• [Task description]:
Using the discussion thread below, answer these questions, numbering each answer to match.
1. In which pull request is install DB-less tool loading found?
2. Who suggested using OverlayFS in Travis to perform the installations?
3. In the outlined steps, at what location other than /cvmfs is CVMFS configured to mount?
** start of Source extract **
This patch is just a quick hack obviously, and there are going to be some issues. It is not recognized as a TS tool, so the tool ID is simply its short id, there is no link to the TS on the tool form, it probably breaks versioning/lineage, etc. Hopefully we can fix much of this just using the data already available in the XML.

mvdbeek commented 6 years ago

it probably breaks versioning/lineage

that should work anyway. Also xref https://github.com/galaxyproject/galaxy/issues/5284

natefoo commented 6 years ago

@mvdbeek thanks! That'll make things much easier.

Working on this in natefoo/galaxy@installdbless-shed-tools for anyone interested in following along.

jmchilton commented 6 years ago

if the needed images are not available, it will try to build them

This behavior can be customized by setting up a container resolvers file with the container resolver configurations you wish to use.

natefoo commented 6 years ago

@jmchilton I sorta noticed that might be possible in the code but hadn't figured out the syntax of the file.

jmchilton commented 6 years ago

https://github.com/galaxyproject/ansible-galaxy-extras/blob/master/templates/container_resolvers_conf.xml.j2

natefoo commented 6 years ago

Thanks!

natefoo commented 5 years ago

Some progress today.

Install DB-less tool loading is in galaxyproject/galaxy#7316.

@erasche suggested using OverlayFS in Travis to perform the installations, which I think should work, assuming Travis VMs have overlayfs in the kernel. It'll be relatively simple since we don't need to worry about deletions. Roughly:

  1. Install CVMFS
  2. Configure CVMFS to mount somewhere other than /cvmfs, say, /lower
  3. mkdir /upper /work /cvmfs
  4. mount -t overlay overlay -o lowerdir=/lower,upperdir=/upper,workdir=/work /cvmfs
  5. docker run -d -p 8080:80 -e GALAXY_CONFIG_INSTALL_DATABASE_CONNECTION=sqlite:////cvmfs/usegalaxy.galaxyproject.org/config/install.sqlite -e GALAXY_CONFIG_TOOL_CONFIG_FILE=/cvmfs/usegalaxy.galaxyproject.org/config/shed_tool_conf.xml -e GALAXY_CONFIG_MASTER_API_KEY=deadbeef -e GALAXY_CONFIG_CONDA_PREFIX=/cvmfs/usegalaxy.galaxyproject.org/dependencies/conda -v /cvmfs/usegalaxy.galaxyproject.org:/cvmfs/usegalaxy.galaxyproject.org bgruening/galaxy-stable
  6. galaxy-wait ...
** end of Source extract **
** start of Data supplied **
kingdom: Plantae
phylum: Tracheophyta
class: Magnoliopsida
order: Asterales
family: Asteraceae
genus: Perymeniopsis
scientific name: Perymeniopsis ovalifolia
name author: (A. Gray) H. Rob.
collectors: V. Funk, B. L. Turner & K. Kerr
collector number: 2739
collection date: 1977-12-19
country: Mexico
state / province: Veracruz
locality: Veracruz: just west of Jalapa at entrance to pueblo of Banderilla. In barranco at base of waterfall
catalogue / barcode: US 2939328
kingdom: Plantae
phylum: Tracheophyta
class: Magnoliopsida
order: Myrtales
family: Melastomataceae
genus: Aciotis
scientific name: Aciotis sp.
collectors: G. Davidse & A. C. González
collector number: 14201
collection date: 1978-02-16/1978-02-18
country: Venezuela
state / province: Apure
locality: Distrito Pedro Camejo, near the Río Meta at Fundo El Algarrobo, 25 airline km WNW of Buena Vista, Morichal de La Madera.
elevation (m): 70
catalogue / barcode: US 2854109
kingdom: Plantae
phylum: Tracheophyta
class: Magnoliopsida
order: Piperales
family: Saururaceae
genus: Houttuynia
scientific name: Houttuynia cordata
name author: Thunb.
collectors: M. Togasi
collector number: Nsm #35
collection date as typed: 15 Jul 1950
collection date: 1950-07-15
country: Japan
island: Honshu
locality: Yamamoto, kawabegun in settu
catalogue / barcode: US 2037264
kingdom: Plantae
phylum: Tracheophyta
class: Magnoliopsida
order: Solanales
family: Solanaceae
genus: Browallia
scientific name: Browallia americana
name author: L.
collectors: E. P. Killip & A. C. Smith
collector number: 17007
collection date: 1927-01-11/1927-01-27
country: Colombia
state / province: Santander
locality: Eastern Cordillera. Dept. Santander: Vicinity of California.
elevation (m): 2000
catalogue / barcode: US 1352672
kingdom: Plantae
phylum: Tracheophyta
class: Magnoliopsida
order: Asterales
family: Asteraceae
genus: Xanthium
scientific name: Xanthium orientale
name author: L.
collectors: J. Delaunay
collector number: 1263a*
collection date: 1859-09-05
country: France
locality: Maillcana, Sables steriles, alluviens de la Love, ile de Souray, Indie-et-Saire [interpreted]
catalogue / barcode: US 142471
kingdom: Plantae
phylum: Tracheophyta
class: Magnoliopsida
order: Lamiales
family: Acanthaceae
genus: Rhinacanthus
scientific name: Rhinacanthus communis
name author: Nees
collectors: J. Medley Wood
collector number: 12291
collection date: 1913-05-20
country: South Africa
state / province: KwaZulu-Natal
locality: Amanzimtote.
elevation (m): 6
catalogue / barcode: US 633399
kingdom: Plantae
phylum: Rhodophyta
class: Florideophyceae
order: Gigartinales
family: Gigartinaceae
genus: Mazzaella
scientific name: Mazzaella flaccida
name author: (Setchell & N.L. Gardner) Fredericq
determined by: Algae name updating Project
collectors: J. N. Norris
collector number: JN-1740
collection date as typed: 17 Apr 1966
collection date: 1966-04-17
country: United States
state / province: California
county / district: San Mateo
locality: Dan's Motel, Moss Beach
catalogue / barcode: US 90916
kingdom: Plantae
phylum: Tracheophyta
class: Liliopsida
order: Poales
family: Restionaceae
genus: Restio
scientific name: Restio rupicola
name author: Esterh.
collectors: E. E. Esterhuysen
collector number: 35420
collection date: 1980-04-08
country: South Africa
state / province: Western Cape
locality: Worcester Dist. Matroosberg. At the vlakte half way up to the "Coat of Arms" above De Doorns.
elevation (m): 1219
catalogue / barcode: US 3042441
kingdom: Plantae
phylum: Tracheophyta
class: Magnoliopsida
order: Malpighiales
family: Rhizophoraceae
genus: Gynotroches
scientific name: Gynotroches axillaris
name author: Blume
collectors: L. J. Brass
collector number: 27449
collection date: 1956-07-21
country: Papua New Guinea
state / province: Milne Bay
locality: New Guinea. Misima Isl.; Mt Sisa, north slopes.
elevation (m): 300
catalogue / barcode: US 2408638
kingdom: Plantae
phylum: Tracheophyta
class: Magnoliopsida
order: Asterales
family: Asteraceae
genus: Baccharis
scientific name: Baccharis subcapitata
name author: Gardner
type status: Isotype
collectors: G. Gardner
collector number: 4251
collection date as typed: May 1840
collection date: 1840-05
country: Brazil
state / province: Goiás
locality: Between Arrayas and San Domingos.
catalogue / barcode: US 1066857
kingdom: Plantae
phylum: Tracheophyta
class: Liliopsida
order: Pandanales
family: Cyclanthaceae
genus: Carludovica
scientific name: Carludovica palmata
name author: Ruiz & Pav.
** end of Data supplied **
• [Solution below]:
1. galaxyproject/galaxy#7316
2. @erasche
3. /lower